** Opening Excerpted data block **
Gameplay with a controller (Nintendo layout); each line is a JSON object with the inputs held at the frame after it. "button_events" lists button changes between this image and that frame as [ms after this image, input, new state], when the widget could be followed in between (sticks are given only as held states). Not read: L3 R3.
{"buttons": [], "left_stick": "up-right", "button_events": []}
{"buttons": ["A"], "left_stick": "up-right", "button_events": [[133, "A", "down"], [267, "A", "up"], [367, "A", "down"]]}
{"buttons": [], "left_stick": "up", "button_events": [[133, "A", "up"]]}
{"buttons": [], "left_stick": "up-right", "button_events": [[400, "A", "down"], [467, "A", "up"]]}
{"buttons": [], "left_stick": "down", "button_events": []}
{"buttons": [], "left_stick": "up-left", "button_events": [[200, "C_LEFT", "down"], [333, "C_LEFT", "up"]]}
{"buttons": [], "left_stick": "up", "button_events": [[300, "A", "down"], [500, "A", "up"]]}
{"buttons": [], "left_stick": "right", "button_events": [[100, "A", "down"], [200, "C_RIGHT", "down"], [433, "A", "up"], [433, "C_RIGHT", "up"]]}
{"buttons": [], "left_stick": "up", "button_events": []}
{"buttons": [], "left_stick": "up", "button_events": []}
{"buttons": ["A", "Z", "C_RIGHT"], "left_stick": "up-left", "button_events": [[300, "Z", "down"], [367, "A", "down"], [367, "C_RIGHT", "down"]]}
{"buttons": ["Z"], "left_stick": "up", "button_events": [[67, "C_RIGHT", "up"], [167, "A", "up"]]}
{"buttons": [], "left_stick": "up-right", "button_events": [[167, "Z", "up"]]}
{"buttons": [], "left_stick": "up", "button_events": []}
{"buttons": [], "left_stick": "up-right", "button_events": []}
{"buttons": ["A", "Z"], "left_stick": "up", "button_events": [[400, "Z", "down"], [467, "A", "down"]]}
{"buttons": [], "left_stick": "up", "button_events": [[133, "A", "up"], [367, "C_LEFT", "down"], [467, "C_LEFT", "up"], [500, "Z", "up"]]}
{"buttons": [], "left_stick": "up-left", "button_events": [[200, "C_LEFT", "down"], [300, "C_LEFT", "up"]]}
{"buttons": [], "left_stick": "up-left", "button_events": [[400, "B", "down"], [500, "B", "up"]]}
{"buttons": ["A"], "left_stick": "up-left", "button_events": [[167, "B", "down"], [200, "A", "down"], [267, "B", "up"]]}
** Closing Excerpted data block **
*Work required:* Transcribe the data above completely and exactly.

*Expected output:*
Gameplay with a controller (Nintendo layout); each line is a JSON object with the inputs held at the frame after it. "button_events" lists button changes between this image and that frame as [ms after this image, input, new state], when the widget could be followed in between (sticks are given only as held states). Not read: L3 R3.
{"buttons": [], "left_stick": "up-right", "button_events": []}
{"buttons": ["A"], "left_stick": "up-right", "button_events": [[133, "A", "down"], [267, "A", "up"], [367, "A", "down"]]}
{"buttons": [], "left_stick": "up", "button_events": [[133, "A", "up"]]}
{"buttons": [], "left_stick": "up-right", "button_events": [[400, "A", "down"], [467, "A", "up"]]}
{"buttons": [], "left_stick": "down", "button_events": []}
{"buttons": [], "left_stick": "up-left", "button_events": [[200, "C_LEFT", "down"], [333, "C_LEFT", "up"]]}
{"buttons": [], "left_stick": "up", "button_events": [[300, "A", "down"], [500, "A", "up"]]}
{"buttons": [], "left_stick": "right", "button_events": [[100, "A", "down"], [200, "C_RIGHT", "down"], [433, "A", "up"], [433, "C_RIGHT", "up"]]}
{"buttons": [], "left_stick": "up", "button_events": []}
{"buttons": [], "left_stick": "up", "button_events": []}
{"buttons": ["A", "Z", "C_RIGHT"], "left_stick": "up-left", "button_events": [[300, "Z", "down"], [367, "A", "down"], [367, "C_RIGHT", "down"]]}
{"buttons": ["Z"], "left_stick": "up", "button_events": [[67, "C_RIGHT", "up"], [167, "A", "up"]]}
{"buttons": [], "left_stick": "up-right", "button_events": [[167, "Z", "up"]]}
{"buttons": [], "left_stick": "up", "button_events": []}
{"buttons": [], "left_stick": "up-right", "button_events": []}
{"buttons": ["A", "Z"], "left_stick": "up", "button_events": [[400, "Z", "down"], [467, "A", "down"]]}
{"buttons": [], "left_stick": "up", "button_events": [[133, "A", "up"], [367, "C_LEFT", "down"], [467, "C_LEFT", "up"], [500, "Z", "up"]]}
{"buttons": [], "left_stick": "up-left", "button_events": [[200, "C_LEFT", "down"], [300, "C_LEFT", "up"]]}
{"buttons": [], "left_stick": "up-left", "button_events": [[400, "B", "down"], [500, "B", "up"]]}
{"buttons": ["A"], "left_stick": "up-left", "button_events": [[167, "B", "down"], [200, "A", "down"], [267, "B", "up"]]}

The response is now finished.